Hardware is also coming together for the next U.S. cargo mission, Northrop Grumman’s NG-16 Cygnus, which will launch atop an Antares booster from Pad 0A at the Mid-Atlantic Regional Spaceport (MARS) on Wallops Island, Va., no sooner than 5:55 p.m. EDT on 10 August.

Expedition 65 Commander Aki Hoshide works with the Lyophilization-02 experiment at the Microgravity Science Glovebox (MSG) in the U.S. Destiny lab. Photo Credit: NASA

Laden with an anticipated 8,000 pounds (3,600 kg) of equipment, payloads and supplies—including the second iROSA modification kit, to be installed by spacewalkers in late August—Cygnus will remain attached to the station until the fall. “We expect a very full Cygnus spacecraft to accommodate increased human travel to the International Space Station,” Northrop Grumman recently told AmericaSpace.

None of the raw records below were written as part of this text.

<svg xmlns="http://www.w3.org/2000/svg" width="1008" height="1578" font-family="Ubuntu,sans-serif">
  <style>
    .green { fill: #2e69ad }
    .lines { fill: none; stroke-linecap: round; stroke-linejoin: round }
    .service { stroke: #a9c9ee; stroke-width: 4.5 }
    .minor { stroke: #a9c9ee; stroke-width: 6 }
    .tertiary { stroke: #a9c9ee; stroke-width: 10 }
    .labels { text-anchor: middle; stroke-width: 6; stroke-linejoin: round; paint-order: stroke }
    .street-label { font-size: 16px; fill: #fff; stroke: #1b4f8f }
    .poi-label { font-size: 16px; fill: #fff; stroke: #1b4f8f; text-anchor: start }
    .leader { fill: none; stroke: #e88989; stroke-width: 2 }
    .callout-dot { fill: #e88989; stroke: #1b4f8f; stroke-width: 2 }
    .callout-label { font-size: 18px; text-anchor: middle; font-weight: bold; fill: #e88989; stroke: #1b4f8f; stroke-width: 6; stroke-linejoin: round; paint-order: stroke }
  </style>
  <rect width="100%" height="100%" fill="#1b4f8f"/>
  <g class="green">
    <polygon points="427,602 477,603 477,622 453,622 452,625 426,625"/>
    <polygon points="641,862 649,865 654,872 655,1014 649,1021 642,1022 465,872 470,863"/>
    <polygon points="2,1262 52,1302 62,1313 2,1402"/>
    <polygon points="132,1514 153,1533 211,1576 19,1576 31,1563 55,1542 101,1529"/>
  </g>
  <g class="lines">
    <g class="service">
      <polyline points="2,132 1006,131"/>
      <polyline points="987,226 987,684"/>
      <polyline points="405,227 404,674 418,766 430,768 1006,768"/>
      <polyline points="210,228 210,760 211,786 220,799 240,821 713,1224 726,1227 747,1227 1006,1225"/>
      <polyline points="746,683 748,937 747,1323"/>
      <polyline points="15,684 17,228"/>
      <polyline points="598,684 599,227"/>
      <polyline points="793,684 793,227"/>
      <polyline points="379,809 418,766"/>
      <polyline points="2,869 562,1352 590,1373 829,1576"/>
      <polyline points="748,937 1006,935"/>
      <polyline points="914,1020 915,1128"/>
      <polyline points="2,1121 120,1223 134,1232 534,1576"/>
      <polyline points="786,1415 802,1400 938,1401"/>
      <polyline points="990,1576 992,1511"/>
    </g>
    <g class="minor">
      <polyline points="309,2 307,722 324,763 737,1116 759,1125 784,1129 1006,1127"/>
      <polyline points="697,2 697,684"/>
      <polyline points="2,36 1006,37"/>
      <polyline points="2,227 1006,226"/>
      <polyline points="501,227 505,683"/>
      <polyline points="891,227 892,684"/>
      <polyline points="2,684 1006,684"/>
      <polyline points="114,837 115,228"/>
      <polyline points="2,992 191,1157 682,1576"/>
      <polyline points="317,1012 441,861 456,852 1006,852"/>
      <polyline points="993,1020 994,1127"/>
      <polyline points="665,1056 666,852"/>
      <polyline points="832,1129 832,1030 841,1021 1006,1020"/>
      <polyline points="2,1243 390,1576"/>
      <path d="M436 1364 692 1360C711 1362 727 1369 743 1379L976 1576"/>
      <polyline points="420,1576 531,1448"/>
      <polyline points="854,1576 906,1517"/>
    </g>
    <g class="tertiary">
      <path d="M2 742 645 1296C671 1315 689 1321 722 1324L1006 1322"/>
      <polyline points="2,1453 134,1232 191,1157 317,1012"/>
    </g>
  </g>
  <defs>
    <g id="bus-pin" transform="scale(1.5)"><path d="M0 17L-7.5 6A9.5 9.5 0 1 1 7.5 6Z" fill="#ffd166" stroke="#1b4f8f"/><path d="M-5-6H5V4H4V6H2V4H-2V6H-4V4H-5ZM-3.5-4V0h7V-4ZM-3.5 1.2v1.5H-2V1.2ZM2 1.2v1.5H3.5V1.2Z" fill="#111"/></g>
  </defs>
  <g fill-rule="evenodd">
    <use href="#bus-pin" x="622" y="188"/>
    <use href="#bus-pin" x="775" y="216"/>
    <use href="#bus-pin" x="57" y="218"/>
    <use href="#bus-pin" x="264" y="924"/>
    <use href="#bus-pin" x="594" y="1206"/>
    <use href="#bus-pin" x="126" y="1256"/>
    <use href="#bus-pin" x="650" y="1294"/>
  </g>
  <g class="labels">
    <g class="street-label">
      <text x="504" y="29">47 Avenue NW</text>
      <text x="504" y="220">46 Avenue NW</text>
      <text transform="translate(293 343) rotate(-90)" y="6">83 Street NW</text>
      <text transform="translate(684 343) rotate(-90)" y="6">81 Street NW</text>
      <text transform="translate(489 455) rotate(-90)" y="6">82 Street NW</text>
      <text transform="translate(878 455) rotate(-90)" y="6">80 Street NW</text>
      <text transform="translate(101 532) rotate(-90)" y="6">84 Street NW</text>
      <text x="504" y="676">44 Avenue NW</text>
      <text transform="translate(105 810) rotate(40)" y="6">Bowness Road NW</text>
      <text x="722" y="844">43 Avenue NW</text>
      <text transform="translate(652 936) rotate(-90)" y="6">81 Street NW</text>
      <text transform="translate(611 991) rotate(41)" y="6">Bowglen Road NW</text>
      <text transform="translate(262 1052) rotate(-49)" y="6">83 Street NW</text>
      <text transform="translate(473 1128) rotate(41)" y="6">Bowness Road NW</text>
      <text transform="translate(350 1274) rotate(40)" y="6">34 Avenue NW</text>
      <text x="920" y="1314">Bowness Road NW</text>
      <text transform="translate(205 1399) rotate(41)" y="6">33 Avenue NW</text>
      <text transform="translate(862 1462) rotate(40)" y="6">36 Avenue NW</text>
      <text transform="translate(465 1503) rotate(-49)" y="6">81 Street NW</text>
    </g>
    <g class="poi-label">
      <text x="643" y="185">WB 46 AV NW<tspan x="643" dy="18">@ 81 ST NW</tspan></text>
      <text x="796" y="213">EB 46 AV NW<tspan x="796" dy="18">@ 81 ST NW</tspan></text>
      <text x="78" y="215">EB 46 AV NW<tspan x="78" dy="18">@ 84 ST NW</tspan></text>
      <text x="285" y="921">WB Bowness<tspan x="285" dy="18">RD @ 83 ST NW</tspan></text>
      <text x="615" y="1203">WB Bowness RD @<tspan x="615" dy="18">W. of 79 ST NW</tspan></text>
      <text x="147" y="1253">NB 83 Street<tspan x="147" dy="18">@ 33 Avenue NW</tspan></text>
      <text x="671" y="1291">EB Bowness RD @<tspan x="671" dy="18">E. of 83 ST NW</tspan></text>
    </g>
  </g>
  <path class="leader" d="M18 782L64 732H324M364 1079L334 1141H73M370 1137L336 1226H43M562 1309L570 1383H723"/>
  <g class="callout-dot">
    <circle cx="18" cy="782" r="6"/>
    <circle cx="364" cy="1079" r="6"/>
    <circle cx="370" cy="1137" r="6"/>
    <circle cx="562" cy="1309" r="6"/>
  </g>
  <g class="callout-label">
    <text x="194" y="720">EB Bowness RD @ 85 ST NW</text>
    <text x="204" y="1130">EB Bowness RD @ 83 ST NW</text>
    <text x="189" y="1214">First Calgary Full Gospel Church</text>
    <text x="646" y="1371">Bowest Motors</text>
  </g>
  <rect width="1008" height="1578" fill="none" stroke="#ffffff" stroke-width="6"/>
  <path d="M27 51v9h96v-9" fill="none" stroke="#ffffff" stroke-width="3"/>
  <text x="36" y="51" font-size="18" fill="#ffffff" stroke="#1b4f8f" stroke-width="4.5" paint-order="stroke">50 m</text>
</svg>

The Pressurized Cargo Module (PCM) arrived at Wallops in May and was mated to the Service Module (SM) late last month, with fueling concluded in early July. Around the middle of this month, the complete spacecraft will be transferred to the Horizontal Integration Facility (HIF) for initial cargo loading. Key payloads include an experiment to demonstrate 3D printing in space with a lunar-soil simulant material, a student-led investigation into slime-mold behavior and new carbon dioxide removal technologies.